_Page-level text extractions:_
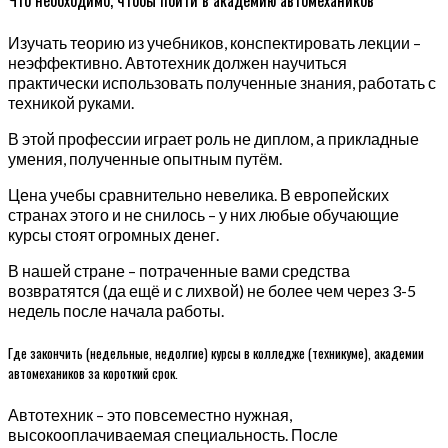
Изучать теорию из учебников, конспектировать лекции –
неэффективно. Автотехник должен научиться
практически использовать полученные знания, работать с
техникой руками.
В этой профессии играет роль не диплом, а прикладные
умения, полученные опытным путём.
Цена учебы сравнительно невелика. В европейских
странах этого и не снилось – у них любые обучающие
курсы стоят огромных денег.
В нашей стране – потраченные вами средства
возвратятся (да ещё и с лихвой) не более чем через 3-5
недель после начала работы.
Где закончить (недельные, недолгие) курсы в колледже (техникуме), академии
автомехаников за короткий срок.
Автотехник – это повсеместно нужная,
высокооплачиваемая специальность. После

_PROBLEM STATEMENT:_
After counting the lines above that include the word "Автотехник", give only the number.

_WORKED SOLUTION:_
2